Hello Brian, could you give me your opinion about, to use an adaptor for FD canon lens to a Samsung NX mounting camera, i found mine FD 70-210 mm tokina telephoto, it can’t reach the infinity focus, and the canon FD 50mm is the opposite, it mean pass the infinity point. thank you
Generally speaking, lenses focus past infinity when used with an adapter. If you’re using the same adapter with both lenses, both should either focus past infinity or if the adapter is too thick, neither should focus to infinity.
Hi and thank you for all the knowledge you are sharing with the comunity. I am trying to wrap my head around adapting Mamiya RZ67 to L-mount full frame. Any advice will be apreciated. Thx, Gabriel
correction on my last post – adapting Mamiya RZ67 lenses on L-mount full frame camera. Thank you.
I don’t see a direct solution…BUT…you can combine FotodioX Pro Lens Mount Adapter with Generation v10 Focus Confirmation Chip for Mamiya RB67 or RZ67-Mount Lens to Canon EF Mount with an EF-L adapter.
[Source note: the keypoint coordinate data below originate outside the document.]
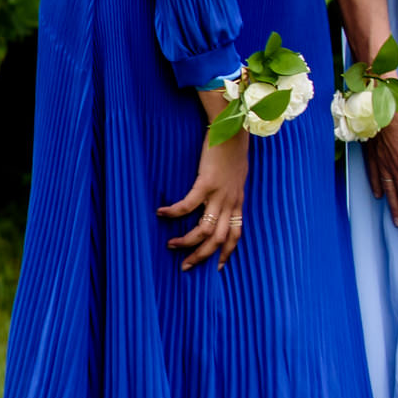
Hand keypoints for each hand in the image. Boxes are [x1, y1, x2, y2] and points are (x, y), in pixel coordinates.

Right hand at [161, 124, 250, 268]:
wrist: (234, 130)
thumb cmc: (233, 151)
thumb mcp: (235, 177)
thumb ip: (229, 191)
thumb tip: (218, 201)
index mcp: (237, 201)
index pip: (236, 234)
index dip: (227, 252)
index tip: (217, 267)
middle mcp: (231, 201)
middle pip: (220, 239)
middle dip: (203, 256)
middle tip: (186, 267)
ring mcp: (220, 193)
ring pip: (206, 229)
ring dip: (187, 241)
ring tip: (171, 245)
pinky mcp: (207, 182)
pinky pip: (188, 204)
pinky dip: (174, 212)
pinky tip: (160, 213)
Hello Brian, I have a Minolta Rokkor 75mm lens, very beautiful by the way, I want to mount it on a Fuji APS-C camera. Is an M42 helicoid 25-55mm adapter a solution? I also need an M42-Fuji adapter that will make a difference for the 57.30mm. For macro and “normal” photography.
Thank you for sharing your knowledge.
75mm – 17.70mm = 57.30mm Is this correct?
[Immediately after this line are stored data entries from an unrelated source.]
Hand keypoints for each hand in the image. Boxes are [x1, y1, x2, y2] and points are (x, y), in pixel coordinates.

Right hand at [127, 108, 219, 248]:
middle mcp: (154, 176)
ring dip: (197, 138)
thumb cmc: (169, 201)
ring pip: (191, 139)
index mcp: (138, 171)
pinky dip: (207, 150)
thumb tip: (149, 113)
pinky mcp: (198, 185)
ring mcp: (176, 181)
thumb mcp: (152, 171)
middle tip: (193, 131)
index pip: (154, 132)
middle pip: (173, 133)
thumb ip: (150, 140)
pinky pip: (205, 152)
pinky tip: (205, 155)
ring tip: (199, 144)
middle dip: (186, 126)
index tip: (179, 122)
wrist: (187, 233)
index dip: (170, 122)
Are you referring to the Minolta E Rokkor 1:4.5 M39 Screw Enlarging Lens?
If so, you just need a M39 to Fuji X Adapter.
Focal Length has nothing to do with focal flange distance. You simply need to correct for the difference in focal flange distance no matter the focal length of the lens. An EF lens > E Mount camera adapter is exactly the same depth for an 8mm EF lens uses the same adapter as an 800mm EF lens.
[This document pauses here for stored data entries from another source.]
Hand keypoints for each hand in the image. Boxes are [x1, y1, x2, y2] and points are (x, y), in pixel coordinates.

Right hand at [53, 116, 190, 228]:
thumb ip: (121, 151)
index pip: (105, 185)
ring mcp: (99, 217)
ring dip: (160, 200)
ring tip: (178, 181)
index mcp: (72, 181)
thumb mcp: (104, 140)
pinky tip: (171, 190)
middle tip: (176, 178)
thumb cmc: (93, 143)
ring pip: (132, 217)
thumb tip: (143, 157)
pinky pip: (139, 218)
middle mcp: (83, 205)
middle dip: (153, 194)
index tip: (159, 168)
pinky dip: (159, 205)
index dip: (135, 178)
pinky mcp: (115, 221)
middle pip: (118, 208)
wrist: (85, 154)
Are you referring to the Minolta E Rokkor 1:4.5 M39 Screw Enlarging Lens?
Right, it’s this lens
But to be able to focus, the best solution would be a helicoid adapter?
thanks
Yes it would.
If a sony E to sony E drop in filter was made, what would be out of focus? the close plane? or the infinity?
I would be interested on a drop in filter to focus on stars, so if I could manage to focus to ininity (but not to close objects) would be fine for this purpose.
You’ve got it turned around. What you’re describing is an extension tube that accommodates a drop-in filter. Infinity would be gone with macro added in its place.
While an E-mount to E-mount adapter isn’t a viable option, magnetic clip-in filters attach magnetically between the camera and lens with many Sony E-mount cameras. The caveat to this solution is Sony recently changed the alloy in their camera bodies so magnetic clip-in filters are NOT compatible with a7 IV, a7R V, a1 and a9 III.